What's the big idea?
APL...
...is an array language.
Another (unofficial) name for APL is "Array Programming Language". All operations in the language work on lists, matrices, and higher dimensional arrays.
Many tasks that require data processing and operations on large amounts of structured data work really well in APL.
You might have heard that programming languages can be classified into a few different types:
- Imperative languages (Python, Java, C, R, etc.)
- Functional languages (Haskell, Clojure, etc.)
A new addition to this list, which you might not have heard of, is
- Array languages (APL and its derivatives, Fortran, etc.)
Array languages are considered separate from the previous two categories, as they operate differently. Instead of having variables and operations (imperative) or functions (functional) as primitive objects, array languages use arrays and array algorithms as primitives. This requires a separate from of thinking from how you would program in other languages, which makes it interesting to learn even if you already know an imperative language like Python.
...uses special characters.
Look at the top of the screen: that long bar with characters is the APL language!
Don't be afraid: while mysterious at first, you'll grow to learn and love them.
...is untyped.
There is no concept of type in APL. The underlying interpreter abstracts it all away from you and lets you focus on processing data, not its types.
...is high-level.
In fact, APL abstracts a lot of normal operations from you.
There are no concepts of memory, pointers, loops (in their traditional sense), or other primitives that, as a traditional (imperative) programmer, one needs to think about and understand when writing algorithms and code.
The power of APL
Some people say that APL is "confusing" and "difficult to read" due to its special characters.
However, I disagree. APL is just as readable as any language. An English person can't read Finnish either without a little practice!
On the contrary, APL is sometimes easier to read than imperative languages. Consider the following problem:
Example problem
Write a program that takes in a list of numbers. Is the product of all the numbers positive, negative, or zero?
Return the sign of the product (1 if it is positive, -1 if it is negative, and 0 if it is zero).
There are many ways to solve this problem (try it in Python or a language you are already familiar with!). The naïve way - multiplying all the numbers together - is inefficient and may cause integer overflow for big lists or big numbers in some languages.
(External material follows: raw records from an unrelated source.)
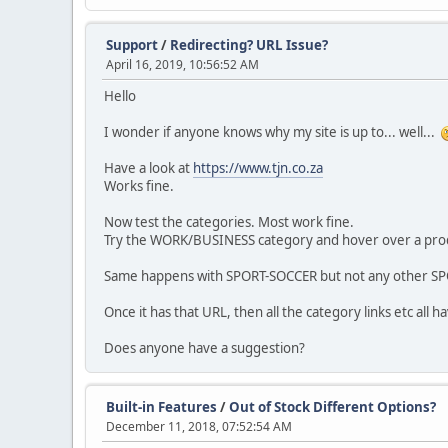
Support
/
Redirecting? URL Issue?
April 16, 2019, 10:56:52 AM
Hello
I wonder if anyone knows why my site is up to... well...
Have a look at
https://www.tjn.co.za
Works fine.
Now test the categories. Most work fine.
Try the WORK/BUSINESS category and hover over a produ
Same happens with SPORT-SOCCER but not any other SP
Once it has that URL, then all the category links etc all
Does anyone have a suggestion?
Built-in Features
/
Out of Stock Different Options?
December 11, 2018, 07:52:54 AM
Consider the following efficient solution in Python.
Python solution
Solution:
def solution(values):
result = 1
for value in values:
if value == 0:
result = 0
break
elif value > 0:
continue
else:
result *= -1
print(result)
Execution:
solution([1, 3, 5, -4])
Result:
-1
Sure, this solution could definitely be optimised and shortened. However, this is also how beginner Python programmers are often taught to approach problems such as this.
You'll notice that there is a lot of overhead in this solution: the programmer manually go through the list using a loop, handle all of the different cases (making sure they are exhaustive), and print the result to the screen themselves. New students have to understand that functions are called using parentheses, while square brackets and commas are used for lists.
Compare this to the equivalent APL solution.
APL solution
Solution:
solution ← ×/×
Execution:
solution 1 3 5 ¯4
Result:
¯1
This isn't just part of the solution, this isn't a little section thereof, this is the whole solution.
To an APL thinker, this is perfectly clear and legible! The symbols essentially tell the interpreter the following: "Take the signs of all the elements of the input list, and multiply them together". There is no mention of types, no mention of loops, just operations acting on a structured list of data.
This is the power of APL: you can express simple constructs simply and effectively, with the rest abstracted away!